La Banque de développement des États de l’Afrique centrale (BDEAC) apporte sa pierre à l’édifice, par exemple en participant au financement du barrage hydroélectrique de Memve’ele, au Cameroun, qui profitera également à la Guinée équatoriale et au Gabon, ou en appuyant des projets sous-régionaux d’importance : celui du Pool énergétique de l’Afrique centrale (PEAC), qui réunit douze projets d’échanges énergétiques transfrontaliers, et celui du Plan directeur consensuel de transports en Afrique centrale (PDCT-AC), qui implique onze pays et englobe près de deux cents projets et études dans le domaine des infrastructures de transport.

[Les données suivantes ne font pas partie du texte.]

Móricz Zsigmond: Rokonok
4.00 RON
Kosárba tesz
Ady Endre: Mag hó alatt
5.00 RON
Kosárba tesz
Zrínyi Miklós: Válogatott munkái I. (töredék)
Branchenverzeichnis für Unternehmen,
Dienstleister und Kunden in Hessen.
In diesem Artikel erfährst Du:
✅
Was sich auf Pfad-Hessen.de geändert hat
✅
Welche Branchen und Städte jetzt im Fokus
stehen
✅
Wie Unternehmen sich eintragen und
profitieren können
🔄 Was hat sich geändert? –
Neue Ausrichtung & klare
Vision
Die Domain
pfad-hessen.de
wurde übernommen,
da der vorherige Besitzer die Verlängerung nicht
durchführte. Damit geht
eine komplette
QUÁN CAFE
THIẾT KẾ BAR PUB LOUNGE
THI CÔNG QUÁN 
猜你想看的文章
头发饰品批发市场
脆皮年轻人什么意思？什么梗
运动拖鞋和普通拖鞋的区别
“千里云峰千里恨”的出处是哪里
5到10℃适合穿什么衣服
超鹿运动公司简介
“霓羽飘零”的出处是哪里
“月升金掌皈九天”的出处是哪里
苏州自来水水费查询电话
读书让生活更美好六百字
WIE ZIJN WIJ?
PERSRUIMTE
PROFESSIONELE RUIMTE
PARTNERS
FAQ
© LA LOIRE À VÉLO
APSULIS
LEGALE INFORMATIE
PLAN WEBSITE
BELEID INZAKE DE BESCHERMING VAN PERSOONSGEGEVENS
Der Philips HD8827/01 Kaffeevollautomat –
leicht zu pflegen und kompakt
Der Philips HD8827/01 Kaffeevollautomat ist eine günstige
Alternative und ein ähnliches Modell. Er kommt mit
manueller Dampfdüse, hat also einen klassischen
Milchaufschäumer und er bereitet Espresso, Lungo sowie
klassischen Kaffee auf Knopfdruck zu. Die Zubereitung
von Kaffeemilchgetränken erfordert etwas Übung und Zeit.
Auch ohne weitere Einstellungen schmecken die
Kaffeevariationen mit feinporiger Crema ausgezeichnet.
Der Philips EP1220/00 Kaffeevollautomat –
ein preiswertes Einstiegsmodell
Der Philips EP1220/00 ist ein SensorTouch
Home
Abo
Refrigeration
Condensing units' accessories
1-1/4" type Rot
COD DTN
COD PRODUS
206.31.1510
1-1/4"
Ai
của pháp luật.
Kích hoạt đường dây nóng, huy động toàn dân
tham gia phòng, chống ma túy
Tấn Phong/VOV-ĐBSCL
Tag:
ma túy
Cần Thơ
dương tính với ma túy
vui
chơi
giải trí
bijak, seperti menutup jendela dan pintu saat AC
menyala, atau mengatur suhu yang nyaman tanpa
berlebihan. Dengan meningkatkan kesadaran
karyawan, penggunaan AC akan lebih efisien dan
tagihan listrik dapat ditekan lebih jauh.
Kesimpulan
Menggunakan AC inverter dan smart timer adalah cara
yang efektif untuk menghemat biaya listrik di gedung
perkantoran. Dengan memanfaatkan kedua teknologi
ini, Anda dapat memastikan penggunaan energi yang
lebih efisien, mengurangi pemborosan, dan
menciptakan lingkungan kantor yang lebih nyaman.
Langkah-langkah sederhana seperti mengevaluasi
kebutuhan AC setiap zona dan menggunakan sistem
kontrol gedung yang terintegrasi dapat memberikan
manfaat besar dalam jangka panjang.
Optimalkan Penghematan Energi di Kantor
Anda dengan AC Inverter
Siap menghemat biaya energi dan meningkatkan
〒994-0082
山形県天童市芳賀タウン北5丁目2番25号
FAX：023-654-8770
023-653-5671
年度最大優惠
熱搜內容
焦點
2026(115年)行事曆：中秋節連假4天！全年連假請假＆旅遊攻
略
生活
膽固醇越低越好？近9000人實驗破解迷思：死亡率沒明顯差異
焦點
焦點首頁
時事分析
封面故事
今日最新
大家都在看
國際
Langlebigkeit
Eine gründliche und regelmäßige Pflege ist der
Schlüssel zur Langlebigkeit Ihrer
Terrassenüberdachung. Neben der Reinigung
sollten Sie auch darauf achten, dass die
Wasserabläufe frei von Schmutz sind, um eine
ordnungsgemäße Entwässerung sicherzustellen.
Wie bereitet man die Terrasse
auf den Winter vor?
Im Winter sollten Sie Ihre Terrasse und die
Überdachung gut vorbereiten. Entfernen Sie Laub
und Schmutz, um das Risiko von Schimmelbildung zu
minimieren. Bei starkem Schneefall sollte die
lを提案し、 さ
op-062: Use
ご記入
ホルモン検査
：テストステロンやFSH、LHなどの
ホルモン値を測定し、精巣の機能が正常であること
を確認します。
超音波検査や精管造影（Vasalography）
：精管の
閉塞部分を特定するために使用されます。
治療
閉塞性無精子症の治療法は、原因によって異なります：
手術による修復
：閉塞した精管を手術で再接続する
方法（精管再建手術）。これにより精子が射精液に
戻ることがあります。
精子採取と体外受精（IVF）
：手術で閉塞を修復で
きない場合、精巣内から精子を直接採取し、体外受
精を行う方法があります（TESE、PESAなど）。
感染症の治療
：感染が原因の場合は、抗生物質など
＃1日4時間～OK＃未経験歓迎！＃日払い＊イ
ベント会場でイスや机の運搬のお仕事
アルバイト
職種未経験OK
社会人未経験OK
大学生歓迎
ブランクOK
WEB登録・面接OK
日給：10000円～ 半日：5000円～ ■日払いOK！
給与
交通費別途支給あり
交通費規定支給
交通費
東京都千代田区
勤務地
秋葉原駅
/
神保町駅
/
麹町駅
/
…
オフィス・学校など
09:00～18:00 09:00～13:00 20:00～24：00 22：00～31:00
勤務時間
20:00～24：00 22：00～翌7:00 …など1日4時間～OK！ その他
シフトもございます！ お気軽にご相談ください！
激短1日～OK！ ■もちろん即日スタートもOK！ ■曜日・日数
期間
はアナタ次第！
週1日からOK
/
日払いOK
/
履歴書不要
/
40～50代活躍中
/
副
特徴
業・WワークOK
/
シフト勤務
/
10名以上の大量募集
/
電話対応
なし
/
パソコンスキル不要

Aujourd’hui, pour assurer sur le terrain le relais des bailleurs de fonds internationaux et travailler aux études, au lancement et au suivi de ces projets d’infrastructures, ce sont les banques de développement, revenues des erreurs du passé, qui se révèlent les institutions les mieux indiquées. Parce que leurs exigences en termes de gouvernance d’entreprise, de solidité financière, de prudence opérationnelle et de rigueur dans la gestion se sont élevées, le plus souvent, au niveau de celles des grands établissements internationaux. Et parce qu’elles entretiennent avec les opérateurs économiques sur le terrain, directement ou par l’intermédiaire des banques locales, d’irremplaçables relations de proximité. Qui plus est, en multipliant leurs implantations à l’échelle nationale ou régionale et en diversifiant les services qu’elles rendent à leurs clients, elles tendent à s’en rapprocher davantage encore et à mieux les assister dans la gestion des fonds qu’elles leur ont avancés.

Selon les estimations de la CEA, le développement des infrastructures en Afrique coûtera 20 milliards de dollars par an. Qu’on le veuille ou non, le rôle des institutions internationales de financement du développement – parmi lesquelles le Groupe de la Banque mondiale, la Banque européenne d’investissement (BEI), l’Agence française de développement (AFD), etc. – restera donc encore longtemps irremplaçable. Quant aux banques de développement, régionales et sous-régionales, elles ont aujourd’hui les ressources humaines et techniques pour les seconder utilement, dans l’esprit qui a présidé à leur création et qui, en 2006, anime toujours leurs dirigeants.

* Président de la Banque de développement des Etats de l’Afrique centrale (BDEAC), ancien Premier ministre de la République centrafricaine.